I’ve just had a fresh batch of this, after being without it for some time, and I’m just drinking my first mug – a well-heaped teaspoon brewed for four minutes, boiling water.
It isn’t really much different to my last tasting notes except that, where I wrote of the taste of warm butter, I now think that element is better described as a touch of toffee.
It’s just as excellent as the last batch and really is one of my three, possibly four, all-time favourites.
Incidentally, I’ve edited the dealer information above but I don’t know how to edit the name of tea – it should be ‘Natela’ with an ‘e’.
I can’t resist writing another note on this. The last one was on a small sample I had and I liked it so much that when the site got more in stock I ordered a couple of hundred grammes. This is my first mug of that order.
I used a well-heaped teaspoon. This is difficult to judge as it’s very light and long and straggly (I doubt I could get a 100gms of it in one of my 200gms caddies) and difficult to spoon out; but I put in what looked like a good spoonful and added a little more to be on the safe side. I steeped with boiling water for three minutes.

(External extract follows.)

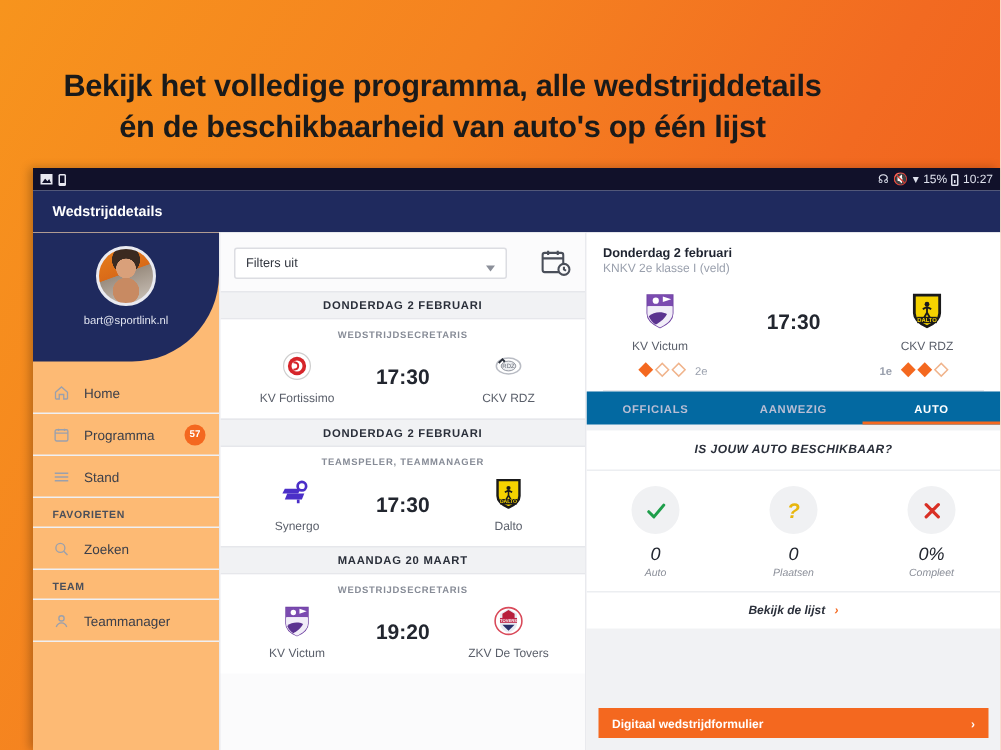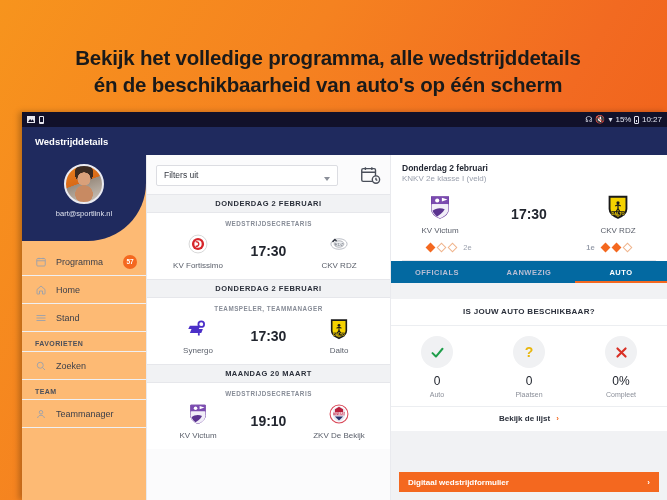"Bekijk het volledige programma, alle" #headline { margin-left: 33px -> none }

It’s an intense but clear brown-orange in the mug with quite a difficult-to-pin-down aroma. I think I get warm butter (as on your hot toast), cooked cauliflower, a metallic tinge and, possibly, nettles.
The flavour has good basic tea in it. It has a warm, round element which has touches of rum, liquorice and the smell of loose tobacco to it – something in the middle of those three, say – and the buttery element again, giving a pleasant ‘smoothness’. All this warmth and smoothness is balance by a slight, invigorating ‘bite’, something like the smell of nettles but more fruity – perhaps half-way between the smell of nettles and the taste of oranges.
I know everyone’s taste is different, but I really can’t praise this highly enough – it’s really captivated me.